Bigger is better... ahem...


----------



## FilipinoUSMarine (Sep 9, 2011)

camcruse where did you purchase your roadrover unit from?


----------



## mido (Sep 28, 2011)

There is a long thread that has almost all the details -


----------



## Camcruse (Oct 4, 2011)

iKermit said:


> That's cool! I would want a bigger screen.
> 
> Bigger is better... ahem...


As Mido said, there's a long thread about it.

AND....The Road Rover unit is far from plug and play. which as been confirmed in the USA and Egypt.


----------



## Cruz3r (Jul 13, 2011)

Camcruse said:


> Do you mean something like this?
> 
> My unit is a Road Rover and it requires you to keep the factory monitor as part of the system. (It's buried within the dash).

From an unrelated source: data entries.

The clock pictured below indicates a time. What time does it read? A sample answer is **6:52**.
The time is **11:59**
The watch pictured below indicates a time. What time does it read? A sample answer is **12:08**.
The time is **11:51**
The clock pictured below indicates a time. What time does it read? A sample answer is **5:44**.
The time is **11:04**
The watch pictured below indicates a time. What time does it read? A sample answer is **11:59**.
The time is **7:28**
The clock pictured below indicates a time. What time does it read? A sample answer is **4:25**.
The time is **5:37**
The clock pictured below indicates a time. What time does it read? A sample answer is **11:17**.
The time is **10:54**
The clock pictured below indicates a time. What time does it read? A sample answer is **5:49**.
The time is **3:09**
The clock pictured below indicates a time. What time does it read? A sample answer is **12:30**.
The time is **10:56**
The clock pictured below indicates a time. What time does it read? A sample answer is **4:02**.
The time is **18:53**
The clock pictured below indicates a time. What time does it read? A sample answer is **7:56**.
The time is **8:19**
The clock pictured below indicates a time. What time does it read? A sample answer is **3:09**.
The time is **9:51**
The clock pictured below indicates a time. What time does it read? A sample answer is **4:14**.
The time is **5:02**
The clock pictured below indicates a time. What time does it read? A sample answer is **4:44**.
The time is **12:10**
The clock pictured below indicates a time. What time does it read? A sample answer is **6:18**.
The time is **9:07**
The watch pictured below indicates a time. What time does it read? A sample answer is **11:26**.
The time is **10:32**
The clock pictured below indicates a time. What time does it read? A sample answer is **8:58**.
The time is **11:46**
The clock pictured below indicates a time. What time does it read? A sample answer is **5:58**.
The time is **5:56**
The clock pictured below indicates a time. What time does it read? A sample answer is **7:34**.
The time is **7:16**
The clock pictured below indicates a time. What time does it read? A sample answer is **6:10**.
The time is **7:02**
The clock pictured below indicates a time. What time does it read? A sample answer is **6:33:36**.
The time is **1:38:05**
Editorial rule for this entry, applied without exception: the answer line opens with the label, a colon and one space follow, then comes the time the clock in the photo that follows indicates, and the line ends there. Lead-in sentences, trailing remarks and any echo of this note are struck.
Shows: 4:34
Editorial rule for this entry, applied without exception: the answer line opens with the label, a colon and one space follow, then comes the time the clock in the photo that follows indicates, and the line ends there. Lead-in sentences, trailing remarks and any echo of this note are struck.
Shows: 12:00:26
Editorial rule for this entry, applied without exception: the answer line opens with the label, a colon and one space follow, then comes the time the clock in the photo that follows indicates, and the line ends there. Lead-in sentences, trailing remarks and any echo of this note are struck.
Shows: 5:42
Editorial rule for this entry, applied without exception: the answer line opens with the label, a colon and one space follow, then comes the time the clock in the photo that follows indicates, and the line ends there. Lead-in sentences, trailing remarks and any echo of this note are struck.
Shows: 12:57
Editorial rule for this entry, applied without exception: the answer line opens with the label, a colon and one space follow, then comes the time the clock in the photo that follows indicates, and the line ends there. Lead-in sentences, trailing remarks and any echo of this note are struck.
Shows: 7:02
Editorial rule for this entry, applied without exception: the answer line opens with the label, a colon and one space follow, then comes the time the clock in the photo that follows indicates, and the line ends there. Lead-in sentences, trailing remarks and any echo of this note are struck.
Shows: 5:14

Yeah i guess something like that, although like ikermit said bigger lol but where is this forum that everyone is talking about i couldnt find anything.


----------



## Camcruse (Oct 4, 2011)

Cruz3r said:


> Yeah i guess something like that, although like ikermit said bigger lol but where is this forum that everyone is talking about i couldnt find anything.


The in dash unit is 7". Can't fit anything bigger than that.

http://www.cruzetalk.com/forum/36-electronics/4546-nav-systems-aftermarket-look-stock.html


----------



## Cruz3r (Jul 13, 2011)

is your road rover touchscreen?


----------



## mido (Sep 28, 2011)

The roadrover is copy from the OEM One "navtrak" which is 1000$
http://www.chevrolet.com.sg/navtrak/


----------



## Camcruse (Oct 4, 2011)

Cruz3r said:


> is your road rover touchscreen?


Yes it is.


----------



## Cruz3r (Jul 13, 2011)

ok thanks, i think im just gonna get an alpine or kenwood double din headunit and just have two screens, seems like a cheaper/easier option


----------



## Camcruse (Oct 4, 2011)

Cruz3r said:


> ok thanks, i think im just gonna get an alpine or kenwood double din headunit and just have two screens, seems like a cheaper/easier option


Where are you going to put a 2nd screen?


----------



## Cruz3r (Jul 13, 2011)

you can put a touchscreen aftermarket headunit where the control buttons are then have the stock screen for temperature and AC controls. Check this link out. http://www.cruzetalk.com/forum/36-electronics/3318-aftermarket-av-receiver-install.html


----------



## rajaspidey (Apr 30, 2012)

Camcruse said:


> Do you mean something like this? My unit is a Road Rover and it requires you to keep the factory monitor as part of the system. (It's buried within the dash).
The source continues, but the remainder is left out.